Finding the ideal spots in your show for your marketing messages can be tricky. One exercise I’ve found to be helpful is customizing every show I do. I’m not talking specifically about trade shows here; I mean birthday parties, family shows, anniversary parties, a restaurant gig, etc. You can always find out some key details about the guest of honor when you book the show, or ask about the unique features of a restaurant before you start working.

Trade Show Tip 7

Don’t get a reputation as someone who will try to undercut another working performer by approaching their client when they aren’t around. Chances are that word of your visit will get right back to the performer as soon as they return. Karma has a way of biting you in the ass. As they say, what goes around comes around. There’s plenty of work for everyone; just go out and get it on your own.

Trade Show Tip 8

Just as you are there at the show to gather crowds for your client, the other magician’s and presenter’s are there to do the same for theirs. It makes little sense to try and one-up the competition by performing your show non-stop in an attempt to keep the other performer from doing their job.

Trade Show Tip 9

Make your product pitch interactive. Ask questions during your pitch and try to get feedback from your audience.
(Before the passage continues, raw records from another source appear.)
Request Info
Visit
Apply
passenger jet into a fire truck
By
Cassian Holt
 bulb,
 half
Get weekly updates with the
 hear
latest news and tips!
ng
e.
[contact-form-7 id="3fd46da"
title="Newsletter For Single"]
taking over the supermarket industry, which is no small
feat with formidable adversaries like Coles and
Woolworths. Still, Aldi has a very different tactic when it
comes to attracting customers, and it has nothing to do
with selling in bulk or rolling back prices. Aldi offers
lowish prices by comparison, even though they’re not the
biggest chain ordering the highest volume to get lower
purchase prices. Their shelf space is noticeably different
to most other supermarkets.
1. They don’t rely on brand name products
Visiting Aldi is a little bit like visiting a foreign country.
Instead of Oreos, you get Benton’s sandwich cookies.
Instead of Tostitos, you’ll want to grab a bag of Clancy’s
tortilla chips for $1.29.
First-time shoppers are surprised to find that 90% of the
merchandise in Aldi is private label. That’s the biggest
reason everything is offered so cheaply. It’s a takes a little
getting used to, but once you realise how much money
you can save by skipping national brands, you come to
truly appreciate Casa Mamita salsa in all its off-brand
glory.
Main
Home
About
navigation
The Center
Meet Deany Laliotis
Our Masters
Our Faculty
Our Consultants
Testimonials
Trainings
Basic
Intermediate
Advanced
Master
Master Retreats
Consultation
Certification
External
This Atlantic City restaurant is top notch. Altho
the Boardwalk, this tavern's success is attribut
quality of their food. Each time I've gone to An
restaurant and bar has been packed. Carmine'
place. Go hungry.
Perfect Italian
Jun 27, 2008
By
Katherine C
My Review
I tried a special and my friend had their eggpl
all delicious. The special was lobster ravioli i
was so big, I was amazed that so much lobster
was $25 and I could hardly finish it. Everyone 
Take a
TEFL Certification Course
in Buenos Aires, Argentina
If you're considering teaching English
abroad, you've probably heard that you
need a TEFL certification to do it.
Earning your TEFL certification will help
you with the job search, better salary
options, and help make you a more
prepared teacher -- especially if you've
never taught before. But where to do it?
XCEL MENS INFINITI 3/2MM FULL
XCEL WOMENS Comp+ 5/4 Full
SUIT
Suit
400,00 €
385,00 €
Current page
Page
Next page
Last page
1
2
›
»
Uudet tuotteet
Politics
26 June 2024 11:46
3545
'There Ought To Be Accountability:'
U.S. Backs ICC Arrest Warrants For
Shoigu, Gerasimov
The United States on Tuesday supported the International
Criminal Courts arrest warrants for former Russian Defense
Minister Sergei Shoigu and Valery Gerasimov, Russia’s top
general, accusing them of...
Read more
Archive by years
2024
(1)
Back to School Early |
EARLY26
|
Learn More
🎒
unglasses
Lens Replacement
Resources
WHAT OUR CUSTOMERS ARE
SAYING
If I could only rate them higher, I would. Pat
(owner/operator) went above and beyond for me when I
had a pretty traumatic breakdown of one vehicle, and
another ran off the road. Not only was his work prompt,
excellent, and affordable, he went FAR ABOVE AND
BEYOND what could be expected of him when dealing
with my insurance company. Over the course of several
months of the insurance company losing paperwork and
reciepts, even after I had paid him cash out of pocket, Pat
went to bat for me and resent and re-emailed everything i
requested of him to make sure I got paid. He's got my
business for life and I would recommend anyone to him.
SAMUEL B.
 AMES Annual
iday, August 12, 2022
If you are able to connect with your audience and create a rapport, you will find that you are in a unique position to qualify potential leads for your clients’ sales team.

Trade Show Tip 10

Become a student of sales. The bookstores are full of books (and audio books) that will teach you how to sell more effectively. Make a promise to yourself; For every five magic books you read, read one business book.

Thanks Seth for your input and helping our readers break into the industry!